── MATERIAL PROVIDED ──
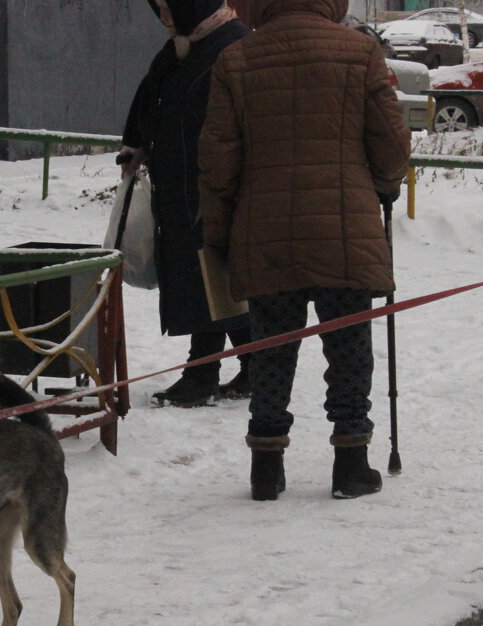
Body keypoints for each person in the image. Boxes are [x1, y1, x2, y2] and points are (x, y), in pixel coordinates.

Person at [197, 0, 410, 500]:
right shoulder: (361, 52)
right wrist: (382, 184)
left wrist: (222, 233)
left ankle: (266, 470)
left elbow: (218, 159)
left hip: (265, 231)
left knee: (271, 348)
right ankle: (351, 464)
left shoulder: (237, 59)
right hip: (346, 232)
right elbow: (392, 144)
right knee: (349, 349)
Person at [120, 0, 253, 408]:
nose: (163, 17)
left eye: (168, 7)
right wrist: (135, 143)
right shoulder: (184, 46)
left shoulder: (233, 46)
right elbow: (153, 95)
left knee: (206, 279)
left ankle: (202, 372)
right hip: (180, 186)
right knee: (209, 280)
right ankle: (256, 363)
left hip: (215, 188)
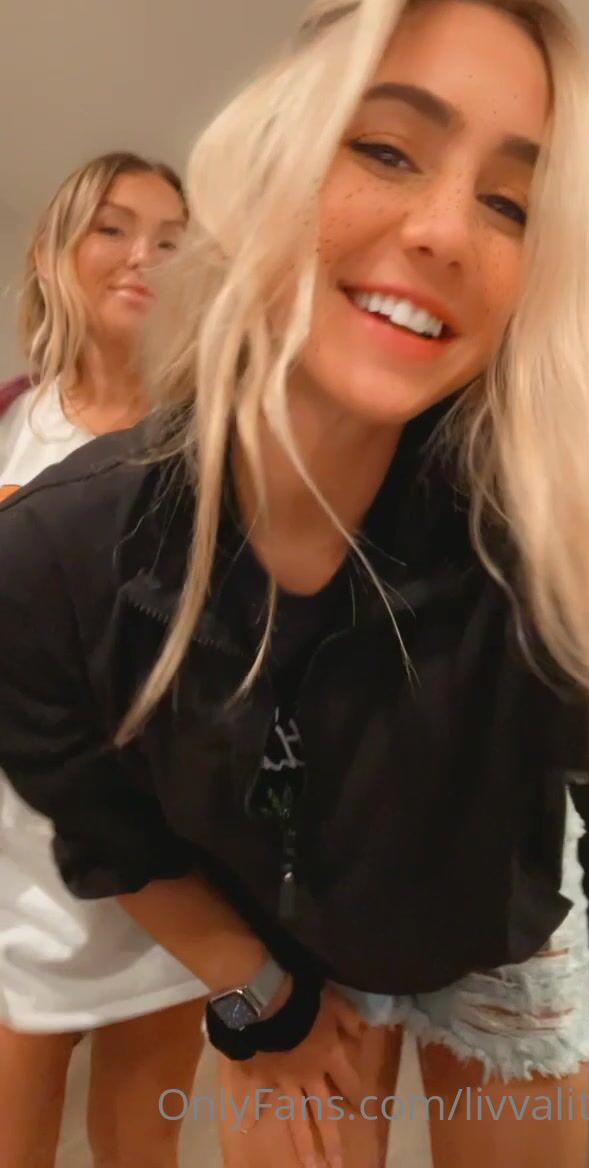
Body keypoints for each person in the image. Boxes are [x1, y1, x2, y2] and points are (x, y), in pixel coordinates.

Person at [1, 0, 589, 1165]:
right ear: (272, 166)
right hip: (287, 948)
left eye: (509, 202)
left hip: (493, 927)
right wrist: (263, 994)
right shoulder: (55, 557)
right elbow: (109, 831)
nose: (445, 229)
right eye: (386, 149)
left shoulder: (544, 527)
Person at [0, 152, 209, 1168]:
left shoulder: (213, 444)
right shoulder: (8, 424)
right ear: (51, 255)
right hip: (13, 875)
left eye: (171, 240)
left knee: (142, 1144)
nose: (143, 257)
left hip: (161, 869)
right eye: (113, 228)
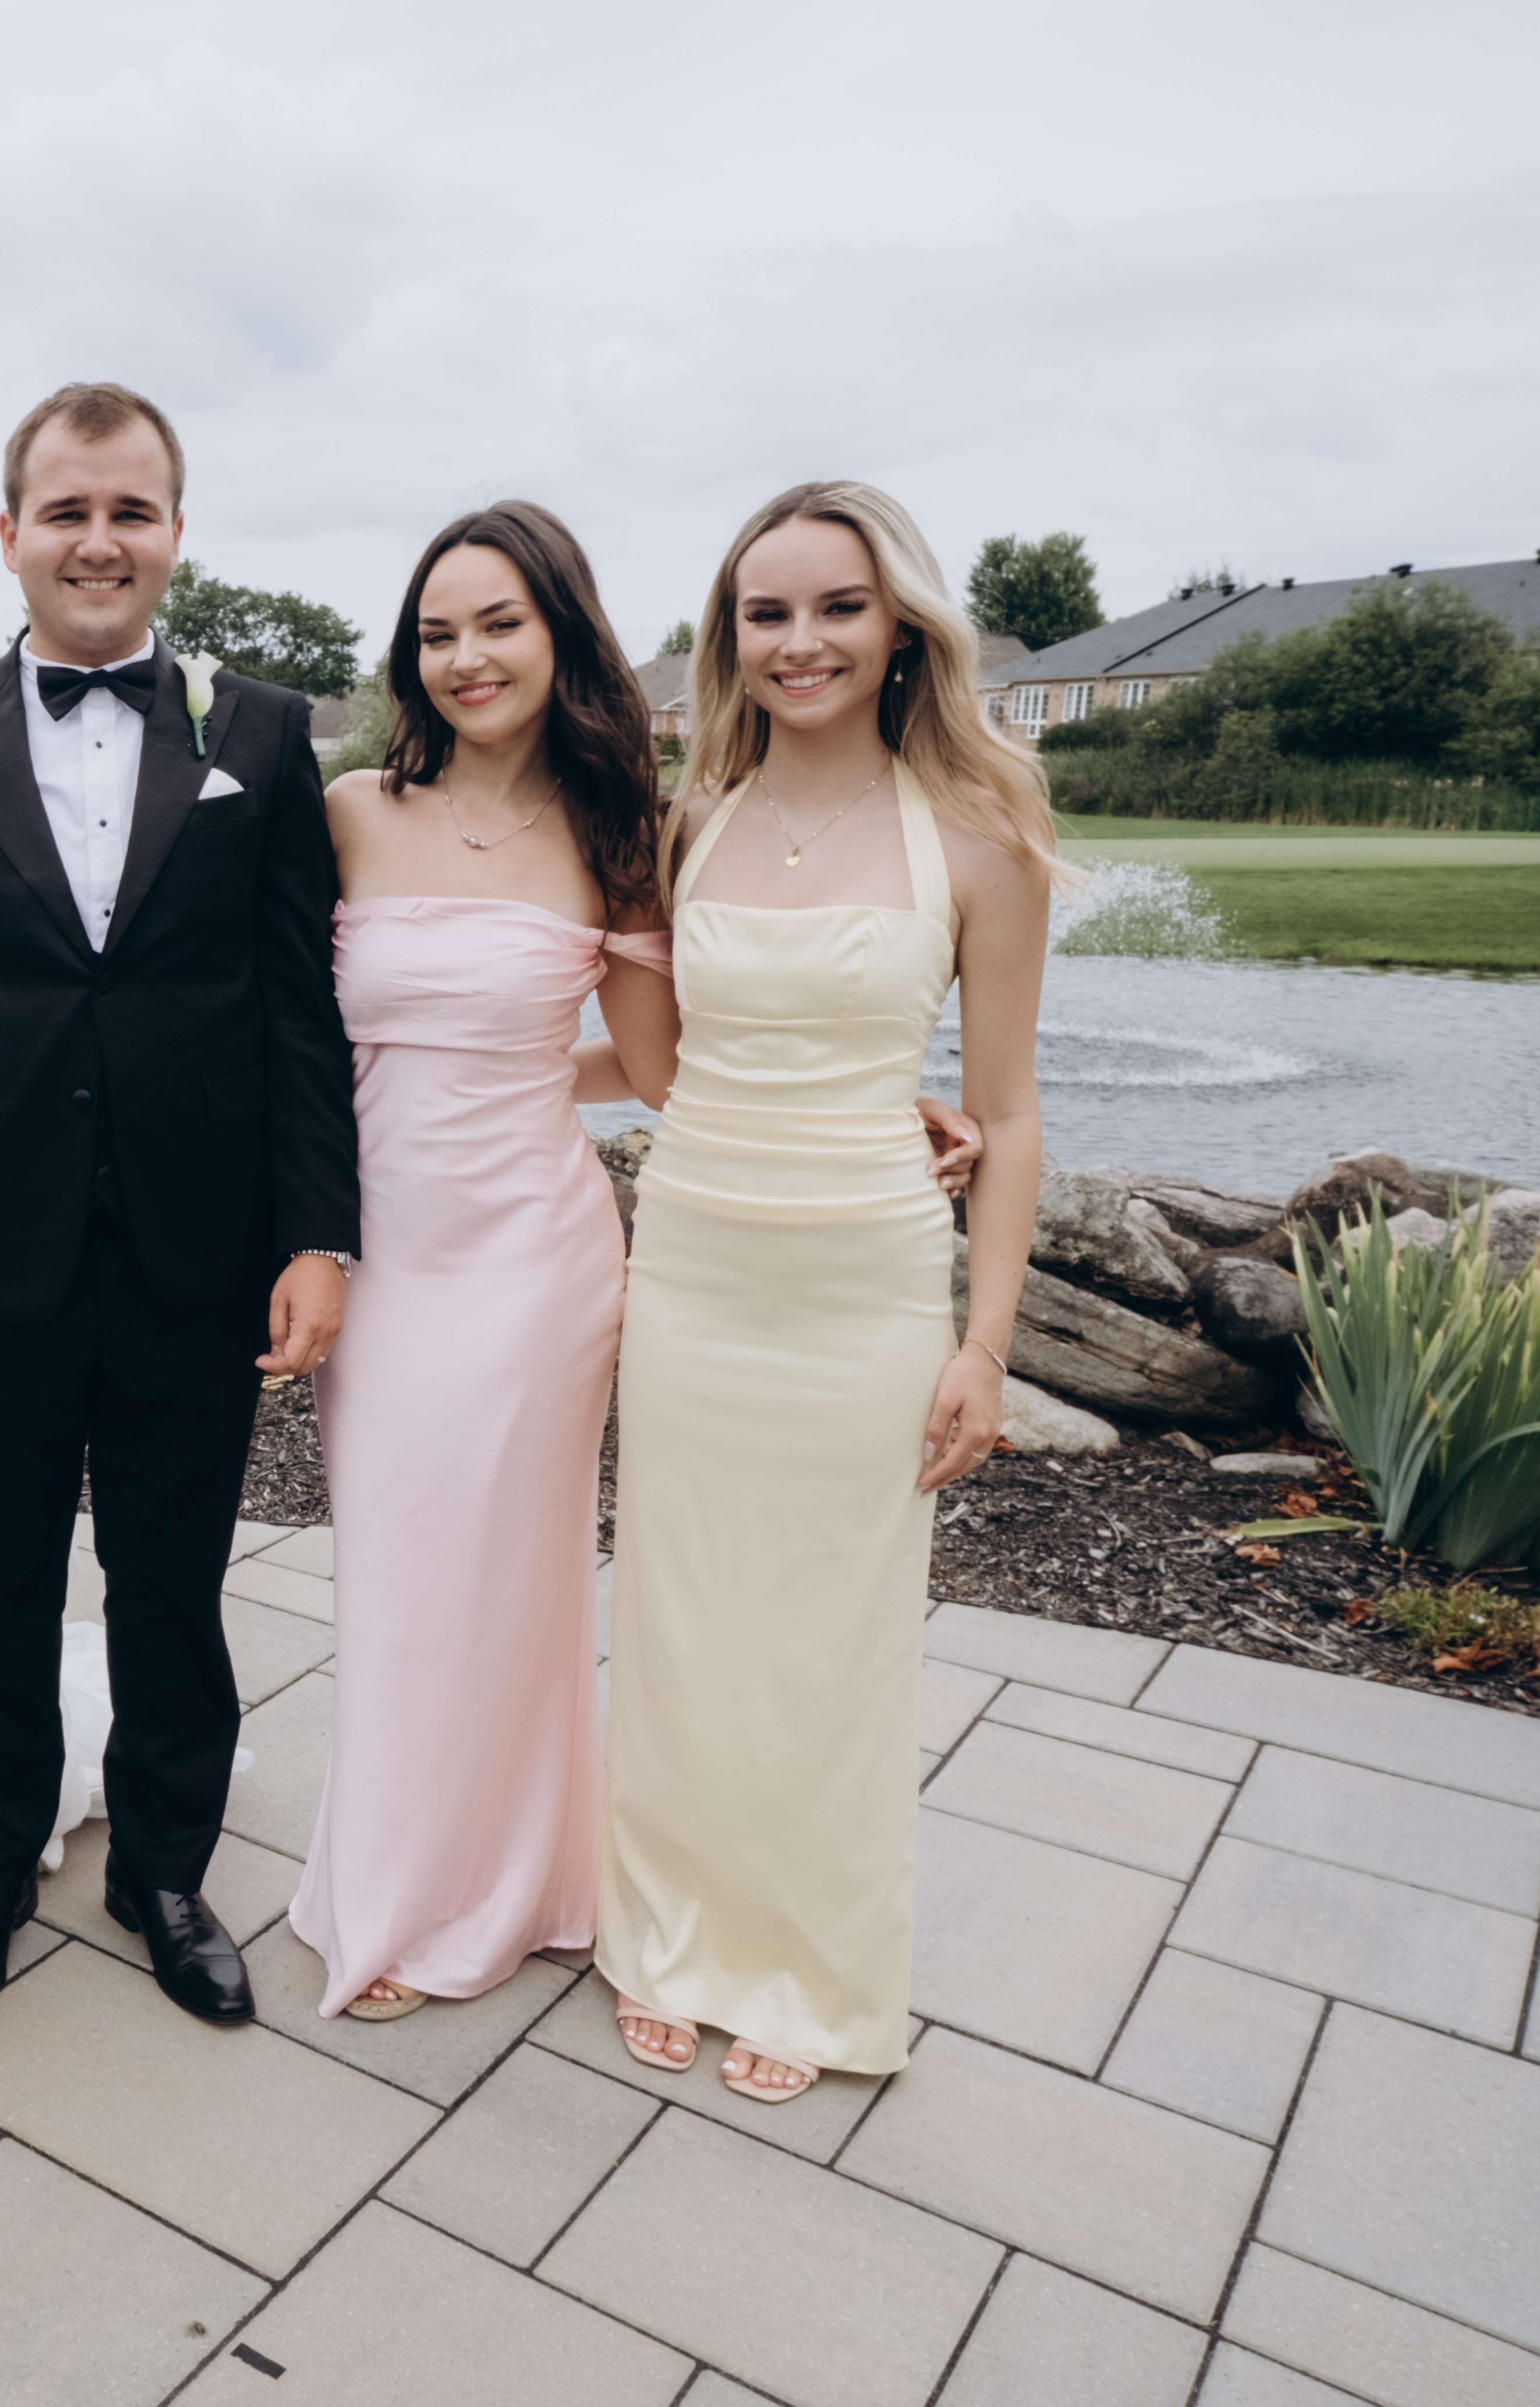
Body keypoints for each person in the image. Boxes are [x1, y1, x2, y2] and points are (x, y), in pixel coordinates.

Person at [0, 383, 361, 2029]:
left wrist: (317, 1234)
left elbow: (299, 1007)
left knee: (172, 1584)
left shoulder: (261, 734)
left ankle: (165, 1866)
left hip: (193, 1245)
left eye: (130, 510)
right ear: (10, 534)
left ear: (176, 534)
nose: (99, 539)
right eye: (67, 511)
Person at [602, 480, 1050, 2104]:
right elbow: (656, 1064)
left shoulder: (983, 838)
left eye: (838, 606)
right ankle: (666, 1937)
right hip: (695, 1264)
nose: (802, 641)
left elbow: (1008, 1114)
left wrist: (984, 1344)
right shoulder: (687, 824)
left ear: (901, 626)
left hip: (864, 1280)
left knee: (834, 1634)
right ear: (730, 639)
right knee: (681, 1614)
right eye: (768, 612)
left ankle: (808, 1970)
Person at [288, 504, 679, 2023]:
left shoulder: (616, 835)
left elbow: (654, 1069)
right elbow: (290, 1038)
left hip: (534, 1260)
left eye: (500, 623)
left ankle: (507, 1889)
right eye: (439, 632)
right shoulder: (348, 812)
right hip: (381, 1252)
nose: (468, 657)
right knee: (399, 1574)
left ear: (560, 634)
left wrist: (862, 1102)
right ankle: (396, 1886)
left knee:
───
**TO DO**
Copy out the lines beginning at the one that contains "right elbow: (290, 1038)". Stop at the final line of the data, and include it.

**RESPONSE TO THIS TASK**
right elbow: (290, 1038)
left hip: (534, 1260)
left eye: (500, 623)
left ankle: (507, 1889)
right eye: (439, 632)
right shoulder: (348, 812)
right hip: (381, 1252)
nose: (468, 657)
right knee: (399, 1574)
left ear: (560, 634)
left wrist: (862, 1102)
right ankle: (396, 1886)
left knee:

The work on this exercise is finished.